In the past three years, I have learned about Christianity, Hinduism, Islam, Judaism, Buddhism, the Ancestral Spiritual Practice movement, and other religious practice.  Like Siddhartha, no one these religious or faith group can teach me anything that I do not know, and all of them cannot answer the most fundamental questions that I have.  Last summer, I had the privilege to talk to one assistant Bishop of the Catholic Diocese of Brooklyn.  I asked him to tell him where exactly can I find God, his answer did not surprise me.  He said that God is everywhere, especially in our hearts.  I asked him how can I talk to him, and he said through prayers.  I also ask him what is the benefit of going to Church, and he said it’s because the church is the house of God.  I told him that I wanted to know when God was going to come back to His Home because every time I visit His House, He’s never there.  At this time the assistant Bishop told me that I needed more prayers for my soul, because I seemed lost.
Two weeks after I spoke with the assistant bishop of Brooklyn, I had an opportunity to speak to three evangelical pastors who volunteer at my husband’s work place.  I asked them why no pastor is able to do any miracle that Jesus said they will be able to do if they believe in Him, and no one was able to give me any concrete answer.  All of them however continue to claim that miracles are performed in the evangelical churches allover the world.  I told them that I have been to so many sermons, and I have never seen any miracle.

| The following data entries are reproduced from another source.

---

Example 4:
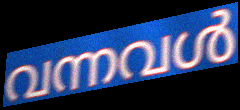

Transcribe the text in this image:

വന്നവൾ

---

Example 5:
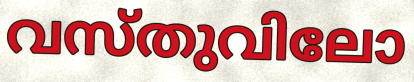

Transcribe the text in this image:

വസ്തുവിലോ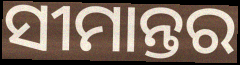
ସୀମାନ୍ତର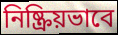
নিষ্ক্রিয়ভাবে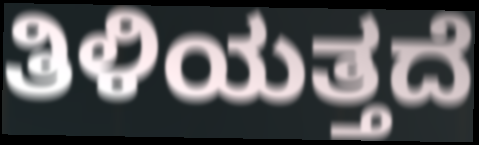
ತಿಳಿಯತ್ತದೆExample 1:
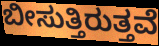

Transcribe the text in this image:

ಬೀಸುತ್ತಿರುತ್ತವೆ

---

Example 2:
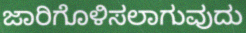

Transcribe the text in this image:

ಜಾರಿಗೊಳಿಸಲಾಗುವುದು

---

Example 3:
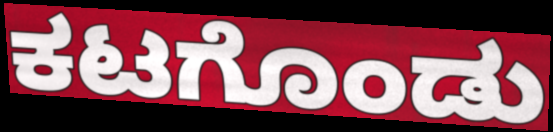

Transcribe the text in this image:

ಕಟಗೊಂಡು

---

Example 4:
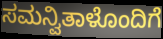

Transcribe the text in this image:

ಸಮನ್ವಿತಾಳೊಂದಿಗೆ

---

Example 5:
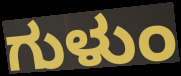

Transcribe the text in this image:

ಗುಳುಂ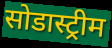
सोडास्ट्रीम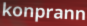
konprann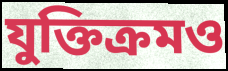
যুক্তিক্রমওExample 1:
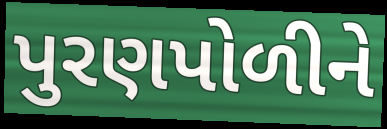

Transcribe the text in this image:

પુરણપોળીને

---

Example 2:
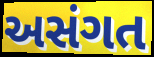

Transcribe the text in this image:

અસંગત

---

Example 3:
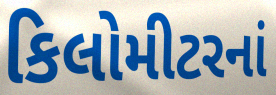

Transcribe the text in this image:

કિલોમીટરનાં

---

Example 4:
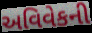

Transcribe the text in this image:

અવિવેકની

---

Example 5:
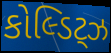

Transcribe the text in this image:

કોલ્ડિટ્ઝ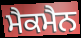
ਮੈਕਮੈਨ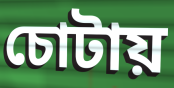
চোটায়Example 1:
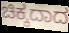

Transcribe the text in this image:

ಚಿಕ್ಕದಾದ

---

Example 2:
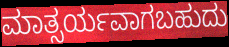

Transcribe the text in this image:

ಮಾತ್ಸರ್ಯವಾಗಬಹುದು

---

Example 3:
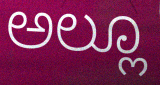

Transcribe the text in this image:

ಅಲ್ಲೂ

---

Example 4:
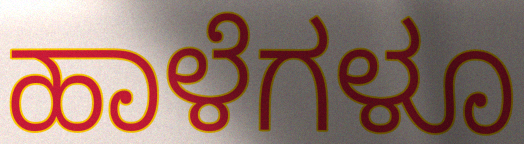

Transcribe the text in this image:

ಹಾಳೆಗಳೂ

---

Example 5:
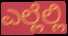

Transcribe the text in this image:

ಎಲ್ಲೆಲ್ಲಿ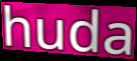
hudaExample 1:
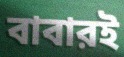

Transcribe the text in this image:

বাবারই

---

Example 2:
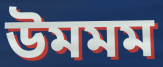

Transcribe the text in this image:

উমমম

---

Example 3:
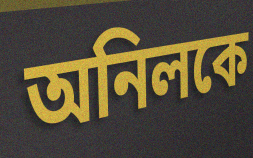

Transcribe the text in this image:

অনিলকে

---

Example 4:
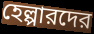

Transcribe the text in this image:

হেল্পারদের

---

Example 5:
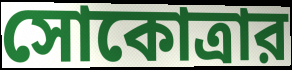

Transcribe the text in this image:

সোকোত্রার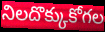
నిలదొక్కుకోగలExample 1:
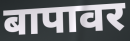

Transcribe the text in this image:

बापावर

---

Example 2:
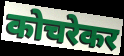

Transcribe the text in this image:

कोचरेकर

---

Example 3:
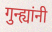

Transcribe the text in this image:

गुन्ह्यांनी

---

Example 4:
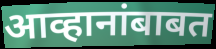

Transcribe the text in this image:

आव्हानांबाबत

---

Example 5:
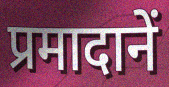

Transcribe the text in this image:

प्रमादानें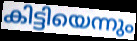
കിട്ടിയെന്നുംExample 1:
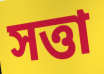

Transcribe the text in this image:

সত্তা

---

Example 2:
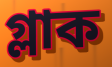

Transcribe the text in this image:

গ্লাক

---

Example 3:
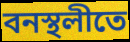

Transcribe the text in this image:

বনস্থলীতে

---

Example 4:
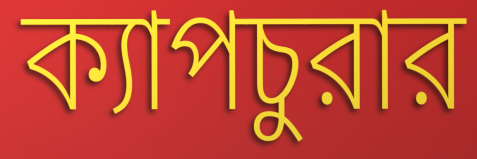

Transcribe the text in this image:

ক্যাপচুরার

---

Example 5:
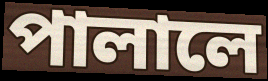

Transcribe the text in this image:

পালালেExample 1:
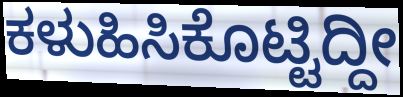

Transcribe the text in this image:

ಕಳುಹಿಸಿಕೊಟ್ಟಿದ್ದೀ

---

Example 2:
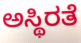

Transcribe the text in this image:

ಅಸ್ಥಿರತೆ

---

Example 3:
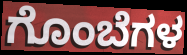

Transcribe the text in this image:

ಗೊಂಬೆಗಳ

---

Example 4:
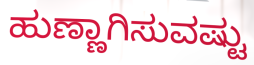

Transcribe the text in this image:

ಹುಣ್ಣಾಗಿಸುವಷ್ಟು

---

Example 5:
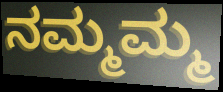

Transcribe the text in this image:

ನಮ್ಮಮ್ಮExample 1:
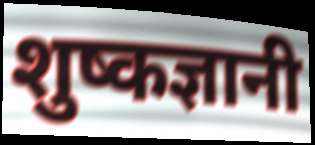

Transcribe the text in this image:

शुष्कज्ञानी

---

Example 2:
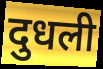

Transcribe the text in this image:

दुधली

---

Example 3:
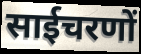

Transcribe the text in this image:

साईचरणों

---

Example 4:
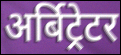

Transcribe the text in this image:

अर्बिट्रेटर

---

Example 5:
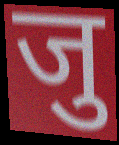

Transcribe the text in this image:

जु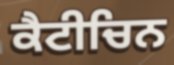
ਕੈਟੀਚਿਨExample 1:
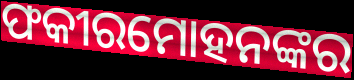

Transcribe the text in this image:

ଫକୀରମୋହନଙ୍କର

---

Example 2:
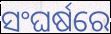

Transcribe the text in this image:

ସଂଘର୍ଷରେ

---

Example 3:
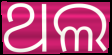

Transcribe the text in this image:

ଥଲ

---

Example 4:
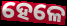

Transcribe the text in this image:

ହେଳେ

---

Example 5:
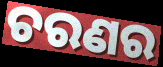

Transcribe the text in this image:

ଚରଣରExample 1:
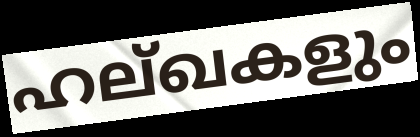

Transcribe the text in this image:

ഹല്ഖകളും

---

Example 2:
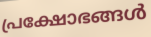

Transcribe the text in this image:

പ്രക്ഷോഭങ്ങൾ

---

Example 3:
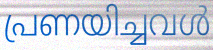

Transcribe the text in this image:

പ്രണയിച്ചവൾ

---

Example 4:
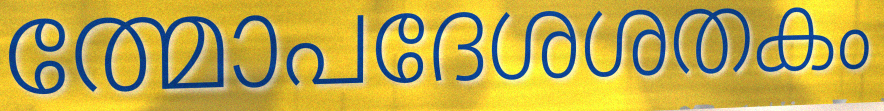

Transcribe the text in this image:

ത്മോപദേശശതകം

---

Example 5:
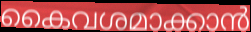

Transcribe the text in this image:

കൈവശമാക്കാൻ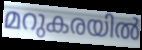
മറുകരയിൽ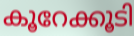
കൂറേക്കൂടിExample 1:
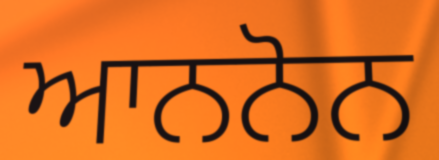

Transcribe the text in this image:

ਆਨਨੋਨ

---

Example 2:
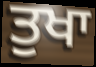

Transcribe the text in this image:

ਤੁਖਾ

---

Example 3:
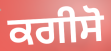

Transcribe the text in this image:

ਕਗੀਸੋ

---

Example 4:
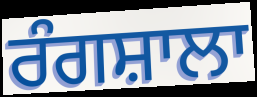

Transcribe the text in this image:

ਰੰਗਸ਼ਾਲਾ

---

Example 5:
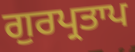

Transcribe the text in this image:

ਗੁਰਪ੍ਰਤਾਪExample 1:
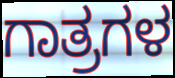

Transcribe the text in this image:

ಗಾತ್ರಗಳ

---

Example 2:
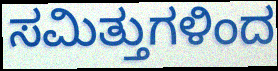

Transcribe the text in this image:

ಸಮಿತ್ತುಗಳಿಂದ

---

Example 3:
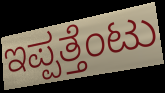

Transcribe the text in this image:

ಇಪ್ಪತ್ತೆಂಟು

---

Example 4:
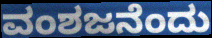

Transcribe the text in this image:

ವಂಶಜನೆಂದು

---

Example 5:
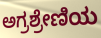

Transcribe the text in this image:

ಅಗ್ರಶ್ರೇಣಿಯ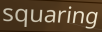
squaringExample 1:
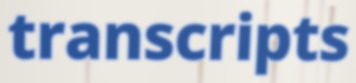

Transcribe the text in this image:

transcripts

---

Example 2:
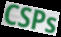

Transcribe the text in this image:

CSPs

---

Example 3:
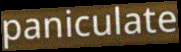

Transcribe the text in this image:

paniculate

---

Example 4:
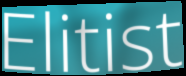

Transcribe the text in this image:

Elitist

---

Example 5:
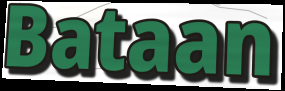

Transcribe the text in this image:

Bataan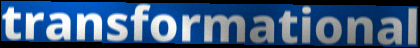
transformationalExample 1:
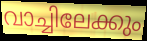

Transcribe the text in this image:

വാച്ചിലേക്കും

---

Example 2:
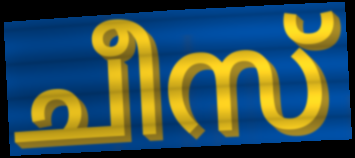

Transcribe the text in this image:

ചീസ്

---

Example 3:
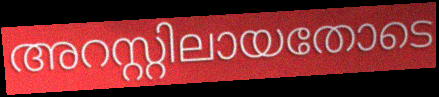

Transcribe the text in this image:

അറസ്റ്റിലായതോടെ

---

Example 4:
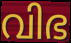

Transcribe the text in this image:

വിഭ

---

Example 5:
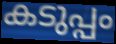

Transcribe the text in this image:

കടുപ്പംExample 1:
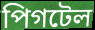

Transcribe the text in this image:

পিগটেল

Siddhartha is a good example of how we should not believe in anything that we do not understand, and we should always ask questions when we are not clear about something.  Just because our family belong to this faith or that faith should not mean that not mean that we have to follow in their footsteps blindly.  We should also distinguish religion from spirituality, and to know that it is the spirituality that is the more important between the two because the spirituality deals with inner development of an individual.  Siddhartha did not confined himself on one group or faith, he moved from one to another, and in the end he realized that he needed to know who he was inside and not accept what he was taught by different teachers.  I do not in evolution, and I have to believe in something, and at this time my journey continues.       

1 comment:

  1. This is a great post. You really get the point when I say you are supposed to "reflect" when you write these papers, this is some pretty deep reflection. You may be surprised, but Nietzsche started out studying theology. So did Martin Heidegger. He was actually writing in the 1920s in Germany but I didn't assign anything to read by him cuz he's just too hard to read honestly. But he is also considered to be one of the most important nihilist philosophers. His main concern was with Being with a capital B, in other words the wholeness of being just like we are talking about in Siddhartha. I am just pointing this out because I think it is interesting how the people most associated with nihilism and atheism both started out on a path that would've lead to the priesthood had they followed through.